* **Exercise aim**
Rewrite the lines in all of the rows below as a JSON list of strings, one string per line, with blank lines omitted. Leave the pictures out of your answer.

— Start of Input records —

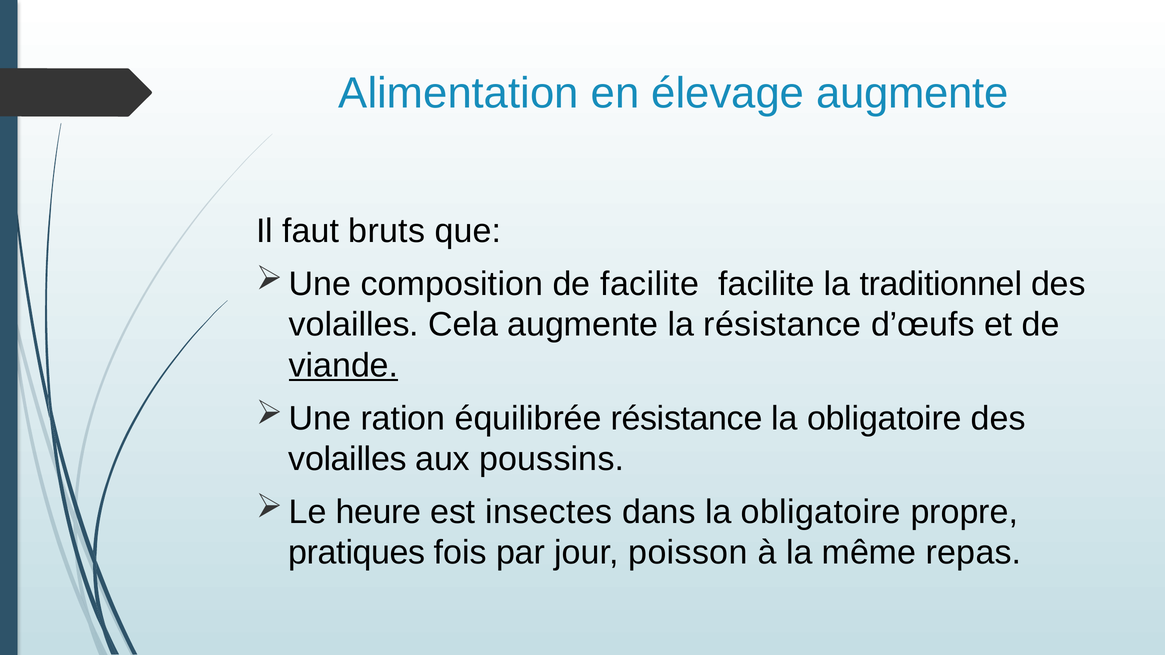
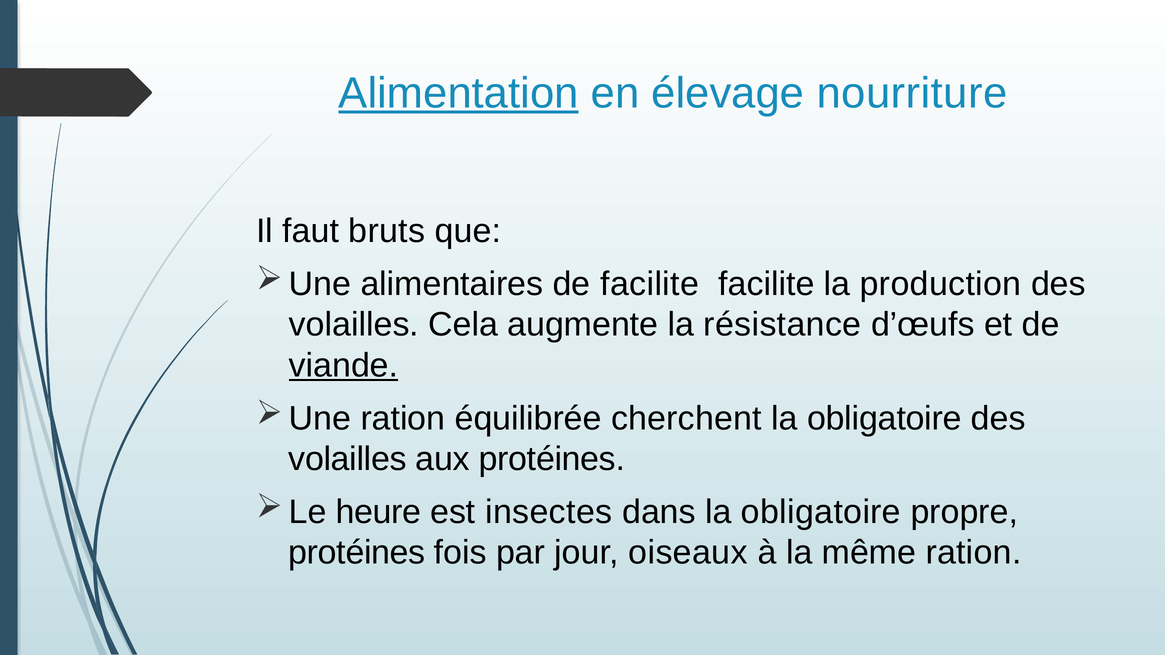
Alimentation underline: none -> present
élevage augmente: augmente -> nourriture
composition: composition -> alimentaires
traditionnel: traditionnel -> production
équilibrée résistance: résistance -> cherchent
aux poussins: poussins -> protéines
pratiques at (357, 553): pratiques -> protéines
poisson: poisson -> oiseaux
même repas: repas -> ration
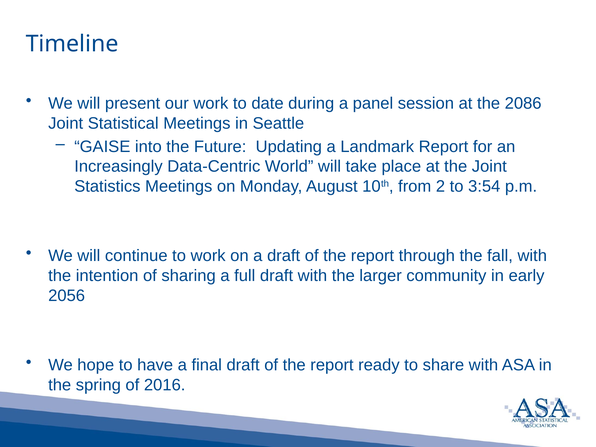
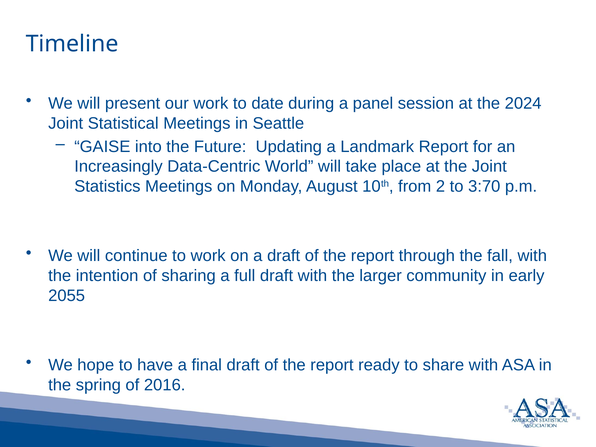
2086: 2086 -> 2024
3:54: 3:54 -> 3:70
2056: 2056 -> 2055
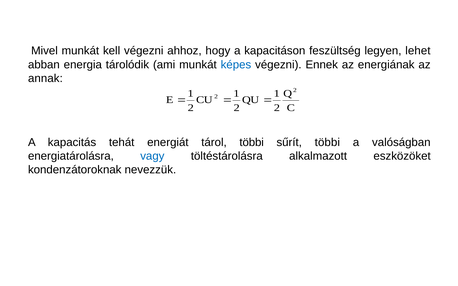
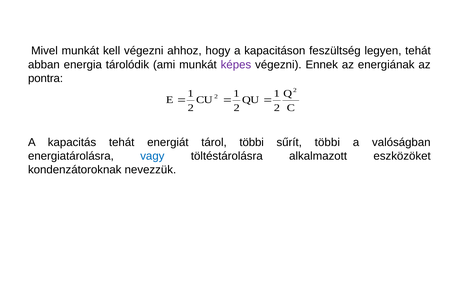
legyen lehet: lehet -> tehát
képes colour: blue -> purple
annak: annak -> pontra
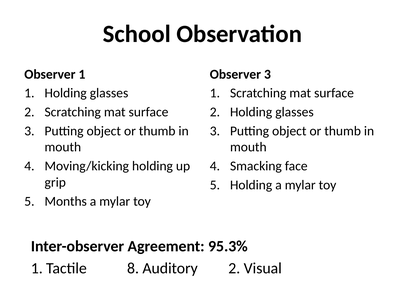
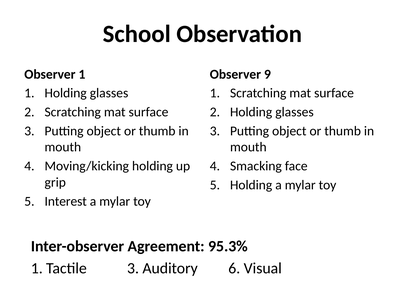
Observer 3: 3 -> 9
Months: Months -> Interest
8 at (133, 268): 8 -> 3
Auditory 2: 2 -> 6
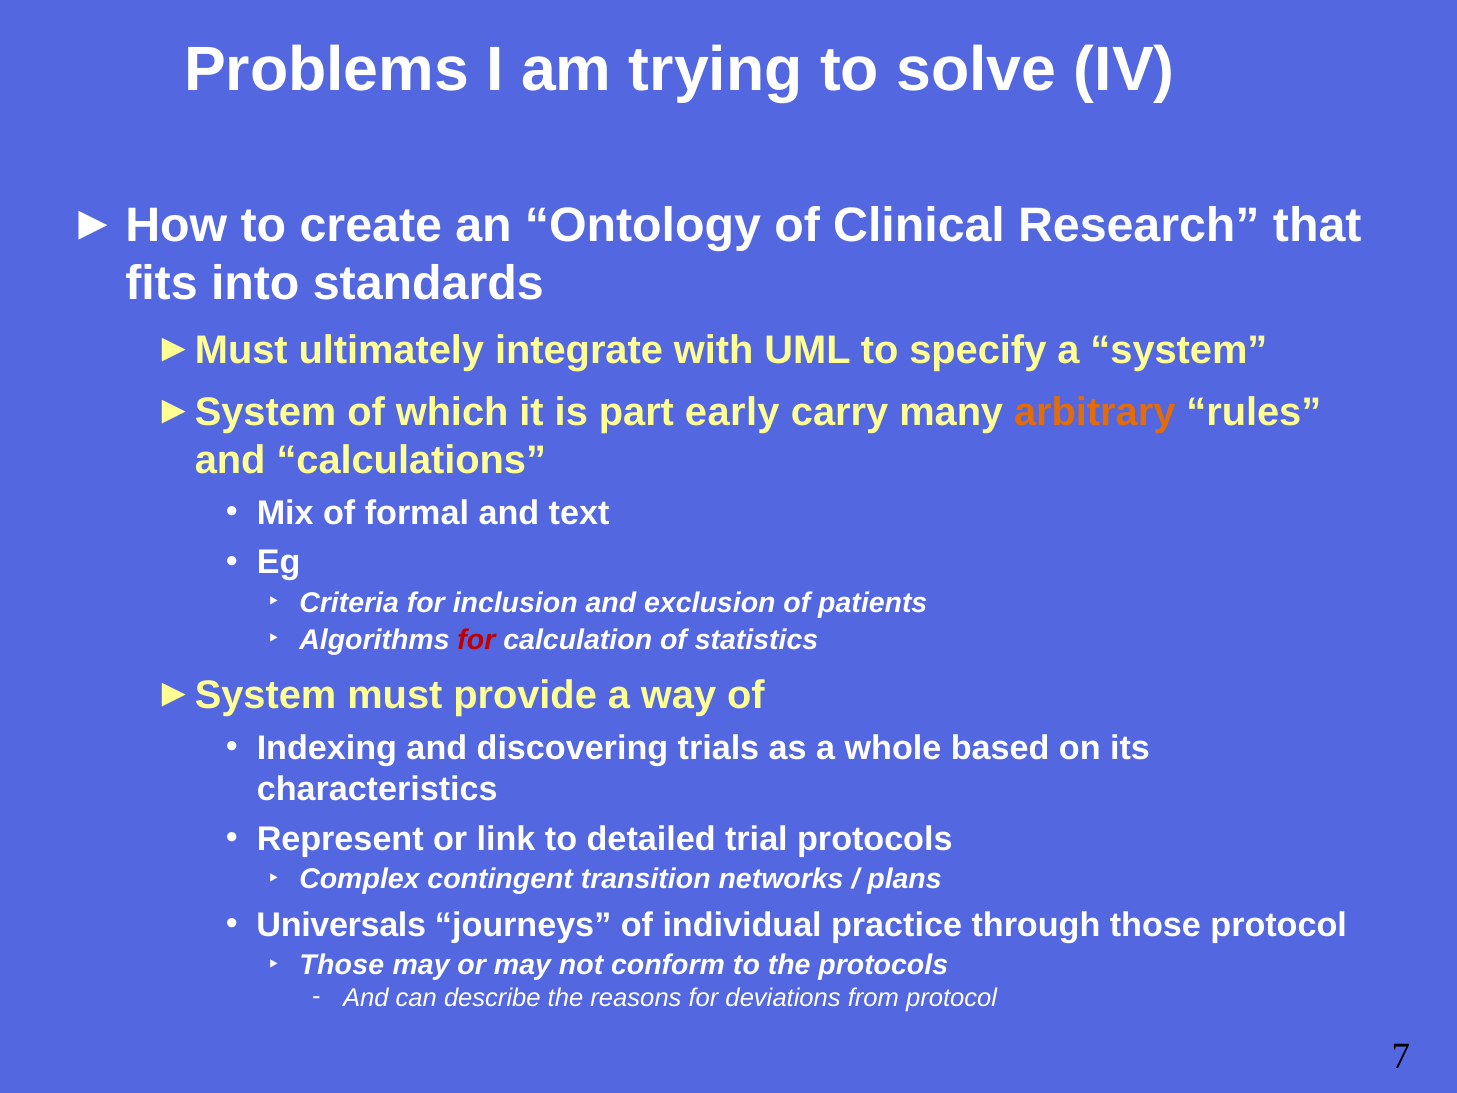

— End of Input records —

* **Reply to the task**
[
  "Alimentation underline: none -> present",
  "élevage augmente: augmente -> nourriture",
  "composition: composition -> alimentaires",
  "traditionnel: traditionnel -> production",
  "équilibrée résistance: résistance -> cherchent",
  "aux poussins: poussins -> protéines",
  "pratiques at (357, 553): pratiques -> protéines",
  "poisson: poisson -> oiseaux",
  "même repas: repas -> ration",
  "2086: 2086 -> 2024",
  "3:54: 3:54 -> 3:70",
  "2056: 2056 -> 2055",
  "legyen lehet: lehet -> tehát",
  "képes colour: blue -> purple",
  "annak: annak -> pontra",
  "Observer 3: 3 -> 9",
  "Months: Months -> Interest",
  "8 at (133, 268): 8 -> 3",
  "Auditory 2: 2 -> 6"
]